During the 1946-53 planning period two dam sites received serious consideration. One was the Kariba Gorge in the Middle Zambezi Valley; the other was immediately upstream from the Kafue River Gorge, a Zambezi tributary entirely contained within Northern Rhodesia. Established in 1946, the Inter-Territorial Hydro-Electric Power Commission appointed an Advisory Panel in 1948 to choose between the two sites. The Panel initially favoured the Kariba Gorge dam site to which the Northern Rhodesia government (NRG) objected and asked the Panel to look more carefully at the Kafue site. Involving a smaller, less expensive dam, NRG argued that Kafue could provide the critically needed power to the Copperbelt at an earlier date than Kariba. After the Panel confirmed that Kafue could provide sufficient cheap power more rapidly than Kariba, the Northern Rhodesian settler-dominated legislature voted in 1953 to proceed with Kafue and established a Kafue River Hydroelectric Authority as the responsible agency.

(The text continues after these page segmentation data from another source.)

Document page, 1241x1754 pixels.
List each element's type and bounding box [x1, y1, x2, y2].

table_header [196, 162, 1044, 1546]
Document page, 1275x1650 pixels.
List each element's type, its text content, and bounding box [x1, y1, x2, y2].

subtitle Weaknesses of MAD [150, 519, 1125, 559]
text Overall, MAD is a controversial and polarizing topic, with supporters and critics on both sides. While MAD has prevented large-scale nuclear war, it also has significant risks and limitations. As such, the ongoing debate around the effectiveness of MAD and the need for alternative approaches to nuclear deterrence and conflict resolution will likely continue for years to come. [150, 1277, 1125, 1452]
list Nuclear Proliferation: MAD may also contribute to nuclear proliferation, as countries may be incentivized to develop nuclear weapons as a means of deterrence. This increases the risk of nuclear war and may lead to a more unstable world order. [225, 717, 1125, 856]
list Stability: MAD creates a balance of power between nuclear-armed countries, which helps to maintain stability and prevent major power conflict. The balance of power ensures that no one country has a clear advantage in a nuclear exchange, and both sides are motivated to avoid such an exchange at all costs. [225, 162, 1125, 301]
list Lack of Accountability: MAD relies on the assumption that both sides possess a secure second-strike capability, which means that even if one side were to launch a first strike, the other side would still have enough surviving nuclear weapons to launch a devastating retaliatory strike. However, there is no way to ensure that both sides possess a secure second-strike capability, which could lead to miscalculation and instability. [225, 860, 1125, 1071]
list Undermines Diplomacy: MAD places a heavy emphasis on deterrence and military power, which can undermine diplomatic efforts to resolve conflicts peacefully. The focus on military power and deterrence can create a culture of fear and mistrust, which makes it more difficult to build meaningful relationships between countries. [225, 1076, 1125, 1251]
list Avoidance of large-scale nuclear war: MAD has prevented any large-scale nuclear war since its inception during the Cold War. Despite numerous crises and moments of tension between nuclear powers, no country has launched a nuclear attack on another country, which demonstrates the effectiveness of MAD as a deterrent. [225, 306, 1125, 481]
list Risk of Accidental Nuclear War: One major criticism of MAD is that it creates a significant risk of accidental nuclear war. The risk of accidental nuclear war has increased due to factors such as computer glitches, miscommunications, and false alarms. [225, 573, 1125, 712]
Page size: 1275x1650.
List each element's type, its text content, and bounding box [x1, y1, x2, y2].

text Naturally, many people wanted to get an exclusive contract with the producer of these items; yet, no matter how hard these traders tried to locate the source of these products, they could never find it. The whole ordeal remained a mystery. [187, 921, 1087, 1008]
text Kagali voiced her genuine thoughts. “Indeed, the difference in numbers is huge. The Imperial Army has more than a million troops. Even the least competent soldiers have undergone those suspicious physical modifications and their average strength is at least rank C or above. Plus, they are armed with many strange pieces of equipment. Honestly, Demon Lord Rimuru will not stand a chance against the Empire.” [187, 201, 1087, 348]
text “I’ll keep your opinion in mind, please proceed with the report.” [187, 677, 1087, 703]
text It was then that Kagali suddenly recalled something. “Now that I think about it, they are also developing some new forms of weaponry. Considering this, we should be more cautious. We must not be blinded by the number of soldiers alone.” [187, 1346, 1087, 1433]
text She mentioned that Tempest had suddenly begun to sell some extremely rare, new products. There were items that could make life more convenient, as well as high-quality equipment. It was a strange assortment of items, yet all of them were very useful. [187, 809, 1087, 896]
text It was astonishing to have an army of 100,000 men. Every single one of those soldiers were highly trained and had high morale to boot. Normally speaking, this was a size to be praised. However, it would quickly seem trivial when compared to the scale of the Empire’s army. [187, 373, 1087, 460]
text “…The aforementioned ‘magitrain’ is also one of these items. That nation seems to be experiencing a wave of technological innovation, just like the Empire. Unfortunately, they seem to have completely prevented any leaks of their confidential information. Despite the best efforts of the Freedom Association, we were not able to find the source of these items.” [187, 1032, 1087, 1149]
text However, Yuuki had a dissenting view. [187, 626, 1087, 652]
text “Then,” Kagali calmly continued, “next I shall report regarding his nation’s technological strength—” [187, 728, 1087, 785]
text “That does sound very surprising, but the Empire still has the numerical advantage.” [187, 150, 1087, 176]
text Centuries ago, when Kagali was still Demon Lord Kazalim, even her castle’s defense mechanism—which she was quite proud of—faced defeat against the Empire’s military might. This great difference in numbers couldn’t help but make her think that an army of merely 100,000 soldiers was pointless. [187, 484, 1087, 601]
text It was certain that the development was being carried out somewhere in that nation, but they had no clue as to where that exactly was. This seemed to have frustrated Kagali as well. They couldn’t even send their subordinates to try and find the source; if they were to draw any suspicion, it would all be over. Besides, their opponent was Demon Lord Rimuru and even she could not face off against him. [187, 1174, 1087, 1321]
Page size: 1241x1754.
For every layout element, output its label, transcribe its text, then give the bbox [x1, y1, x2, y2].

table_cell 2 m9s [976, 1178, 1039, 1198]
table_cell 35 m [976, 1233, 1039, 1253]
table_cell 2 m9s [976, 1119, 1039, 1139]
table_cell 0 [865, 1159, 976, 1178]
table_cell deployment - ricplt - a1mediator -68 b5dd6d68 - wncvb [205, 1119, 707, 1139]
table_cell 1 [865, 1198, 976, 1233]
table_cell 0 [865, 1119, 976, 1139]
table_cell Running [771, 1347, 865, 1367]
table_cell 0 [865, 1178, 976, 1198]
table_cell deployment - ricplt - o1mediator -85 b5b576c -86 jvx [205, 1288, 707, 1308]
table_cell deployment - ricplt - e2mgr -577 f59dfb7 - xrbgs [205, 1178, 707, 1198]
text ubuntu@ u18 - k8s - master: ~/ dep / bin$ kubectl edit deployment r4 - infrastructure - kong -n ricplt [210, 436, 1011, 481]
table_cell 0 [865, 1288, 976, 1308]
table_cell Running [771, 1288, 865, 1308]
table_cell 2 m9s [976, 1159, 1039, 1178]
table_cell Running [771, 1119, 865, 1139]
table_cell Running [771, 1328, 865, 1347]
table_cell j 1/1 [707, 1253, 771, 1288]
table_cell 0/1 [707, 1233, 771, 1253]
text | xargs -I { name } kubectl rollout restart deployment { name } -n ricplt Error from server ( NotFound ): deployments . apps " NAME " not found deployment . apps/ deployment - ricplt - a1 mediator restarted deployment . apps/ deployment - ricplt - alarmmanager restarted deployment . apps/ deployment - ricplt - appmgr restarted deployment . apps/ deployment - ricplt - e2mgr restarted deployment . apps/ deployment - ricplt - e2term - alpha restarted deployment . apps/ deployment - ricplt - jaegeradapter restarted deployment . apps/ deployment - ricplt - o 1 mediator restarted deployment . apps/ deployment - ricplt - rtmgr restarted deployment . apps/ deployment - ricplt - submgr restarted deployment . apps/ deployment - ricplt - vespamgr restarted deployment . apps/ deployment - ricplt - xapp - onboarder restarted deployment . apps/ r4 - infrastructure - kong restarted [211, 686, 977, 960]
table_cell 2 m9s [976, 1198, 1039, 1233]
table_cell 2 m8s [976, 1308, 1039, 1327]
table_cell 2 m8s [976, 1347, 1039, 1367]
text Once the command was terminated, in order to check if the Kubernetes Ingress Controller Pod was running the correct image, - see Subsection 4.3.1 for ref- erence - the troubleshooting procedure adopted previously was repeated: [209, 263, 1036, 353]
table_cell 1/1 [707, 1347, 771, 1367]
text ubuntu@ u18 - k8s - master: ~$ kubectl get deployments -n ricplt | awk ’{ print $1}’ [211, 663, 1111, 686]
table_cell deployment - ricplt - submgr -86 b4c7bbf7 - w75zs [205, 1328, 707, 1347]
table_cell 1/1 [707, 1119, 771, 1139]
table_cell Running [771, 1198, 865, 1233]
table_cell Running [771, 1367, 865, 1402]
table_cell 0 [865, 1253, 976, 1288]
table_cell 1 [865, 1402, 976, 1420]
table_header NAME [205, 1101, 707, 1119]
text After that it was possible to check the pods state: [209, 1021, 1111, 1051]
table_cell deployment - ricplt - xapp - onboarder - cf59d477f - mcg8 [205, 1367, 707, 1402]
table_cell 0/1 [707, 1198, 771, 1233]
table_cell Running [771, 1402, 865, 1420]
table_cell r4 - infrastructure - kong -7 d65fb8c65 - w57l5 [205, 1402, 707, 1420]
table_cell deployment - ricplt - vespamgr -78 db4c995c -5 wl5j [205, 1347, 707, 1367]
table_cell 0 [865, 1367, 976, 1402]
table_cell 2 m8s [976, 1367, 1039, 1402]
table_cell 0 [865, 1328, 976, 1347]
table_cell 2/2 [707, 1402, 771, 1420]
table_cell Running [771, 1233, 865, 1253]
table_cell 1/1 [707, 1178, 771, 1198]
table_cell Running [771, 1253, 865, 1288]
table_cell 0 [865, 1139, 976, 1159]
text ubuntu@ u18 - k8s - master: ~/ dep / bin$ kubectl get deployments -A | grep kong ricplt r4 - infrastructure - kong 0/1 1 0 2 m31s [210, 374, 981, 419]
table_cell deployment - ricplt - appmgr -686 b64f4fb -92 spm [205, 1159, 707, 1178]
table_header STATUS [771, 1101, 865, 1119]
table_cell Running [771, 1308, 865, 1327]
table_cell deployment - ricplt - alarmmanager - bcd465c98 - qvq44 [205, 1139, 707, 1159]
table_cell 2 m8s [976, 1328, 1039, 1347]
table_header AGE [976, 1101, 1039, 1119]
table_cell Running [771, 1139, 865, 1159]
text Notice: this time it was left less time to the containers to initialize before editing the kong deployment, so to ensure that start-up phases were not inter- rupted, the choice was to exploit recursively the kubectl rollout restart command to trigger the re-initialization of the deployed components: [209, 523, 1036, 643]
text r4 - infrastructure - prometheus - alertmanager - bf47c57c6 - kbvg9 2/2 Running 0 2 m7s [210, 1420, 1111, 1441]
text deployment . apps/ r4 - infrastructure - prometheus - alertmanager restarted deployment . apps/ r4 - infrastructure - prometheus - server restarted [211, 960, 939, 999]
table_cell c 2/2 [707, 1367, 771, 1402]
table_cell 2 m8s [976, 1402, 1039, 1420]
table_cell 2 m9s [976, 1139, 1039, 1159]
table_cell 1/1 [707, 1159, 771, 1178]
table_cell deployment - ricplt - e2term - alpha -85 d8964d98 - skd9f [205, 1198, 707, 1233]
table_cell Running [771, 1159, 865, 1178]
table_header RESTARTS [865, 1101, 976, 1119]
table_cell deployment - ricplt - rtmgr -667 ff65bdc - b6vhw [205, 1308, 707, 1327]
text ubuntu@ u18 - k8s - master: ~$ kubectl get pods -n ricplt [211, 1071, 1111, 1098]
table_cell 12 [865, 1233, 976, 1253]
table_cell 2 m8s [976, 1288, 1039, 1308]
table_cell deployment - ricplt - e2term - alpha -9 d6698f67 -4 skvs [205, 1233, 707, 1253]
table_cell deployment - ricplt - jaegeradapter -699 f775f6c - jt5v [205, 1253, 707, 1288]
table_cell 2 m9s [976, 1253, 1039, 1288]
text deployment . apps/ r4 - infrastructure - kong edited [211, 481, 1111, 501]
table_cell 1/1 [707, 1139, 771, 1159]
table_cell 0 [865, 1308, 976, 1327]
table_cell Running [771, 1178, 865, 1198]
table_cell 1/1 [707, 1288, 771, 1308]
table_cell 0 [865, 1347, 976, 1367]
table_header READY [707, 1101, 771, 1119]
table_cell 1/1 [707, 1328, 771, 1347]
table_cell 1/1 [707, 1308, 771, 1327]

Unfortunately this decision was reversed because that same year the two territories were joined with Nyasaland to form the Central African Federation aka the Federation of Rhodesia and Nyasaland. Though short-lived (1953 – 1963), creation of the Southern Rhodesian-dominated Federation shifted the emphasis back to Kariba since its Prime Minister favoured the Kariba dam site for political as well as economic reasons.

In order to project an image of impartiality the Federal Prime Minister engaged a French consulting engineering firm headed by the renowned French civil engineer, André Coyne. Engineering and architectural design fees are based on the cost of the project.

It is therefore not surprising that Monsieur Coyne recommended the much more expensive Kariba dam site which project he proceeded to design in the form of an arch dam, his speciality.

In today’s language this would have been called single sourcing. Coyne also designed the Malpasset Dam in Southern France, which failed killing an estimated 421 people. It was said that Coyne was deeply affected by the dam’s failure. He died half a year later. Thank God, we did not suffer a similar fate. The Kariba Dam site has faults.

Arch dams are so sensitive to the presence of faulty zones unlike the rockfill dam constructed at Kafue Gorge. The large reservoir has also resulted in some minor earthquakes known as reservoir induced seismicity, RIS.